THE CNMI’s real gross domestic product or GDP decreased by 29.7% in 2020 when a global pandemic shut down the local economy, according to the statistics released last week by the U.S. Department of Commerce’s Bureau of Economic Analysis.
GDP is the total value of everything produced within a country. Its growth rate measures how rapidly the economy is growing or shrinking.
According to estimates, during the Great Depression of the 1930s, the GDP of the U.S. fell by approximately 30% from 1929 to 1933.
As for the CNMI, the BEA said the decrease in real GDP “reflected decreases in exports of goods and services, private fixed investment, personal consumption expenditures, and government spending. Imports, a subtraction item in the calculation of GDP, also decreased.”
BEA statistics showed that in 2020, personal consumption expenditures in the CNMI went down by 3.58% after a 0.36% increase in 2019. The data also showed that from 2013 to 2017 there was a steady increase in personal consumption expenditures, with 5.21% in 2017 being the highest, before it plummeted to 0.46% in 2018, and 0.36% in 2019.
In an interview on Monday, acting Gov. David M. Apatang said he and Gov. Arnold I. Palacios met with key cabinet members on Saturday to discuss the BEA’s latest report.
Obviously, he said, the Covid-19 pandemic impacted the Commonwealth’s GDP.

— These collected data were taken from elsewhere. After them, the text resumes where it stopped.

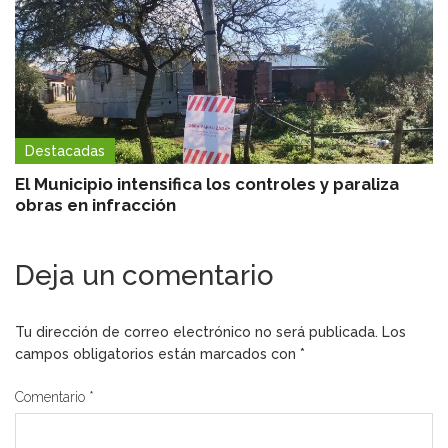
Destacadas
El Municipio intensifica los controles y paraliza
obras en infracción
Deja un comentario
Tu dirección de correo electrónico no será publicada.
Los
campos obligatorios están marcados con
*
Comentario
*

This year, Apatang said, “we’re pretty much almost clear with Covid with all the vaccinations and all that. But the governor and I are still looking at it, making sure we are monitoring it still because we don’t want to say ‘we are all clear’ when we know that there are still Covid cases going around. We just have to ask our people to continue to protect themselves, practice the three Ws —watch your distance, wear a mask, and wash your hands — and be careful out there.”
As for the local economy, Apatang said he and the governor are hoping that the islands’ only industry, tourism “will come back.”
“We are trying every way possible to continue to promote the NMI…through the Marianas Visitors Authority in the Japan and Korean markets,” he added.
In his weekly e-newsletter, U.S. Congressman Gregorio Kilili Camacho Sablan stated that “the decline in economic activity [in 2020] was largely due to the Covid-related drop in tourism, although a slowdown in construction and reduced government expenditures added to the loss.”
He said 2020 was “the worst year for the economy since before 2002.”
But he added that “despite the lack of tourists, private sector workers’ earnings fell only slightly and compensation to government workers actually went up during 2020. This helped support consumer spending, which, though also down slightly, got help from the $180 million in Pandemic Unemployment Assistance and Federal Pandemic Unemployment Compensation Congress provided in the CARES Act during 2020.”
The BEA report noted that the U.S. government “passed several laws to support and sustain businesses and individuals through the pandemic.”
The report also stated that “the full effects of the pandemic cannot be quantified in BEA’s statistics for the CNMI, because the impacts are generally embedded in source data and cannot be separately identified.
Moreover, “due to lags in the availability of data for various components of GDP, the statistics presented…for 2020 are preliminary estimates. For example, as of mid-January 2023, the CNMI government’s fiscal year 2020 audited financial statements were unavailable.”
BEA said it used draft versions of these financial statements to prepare estimates of government spending.
As additional source data becomes available, BEA said it will incorporate the information and will release updated estimates.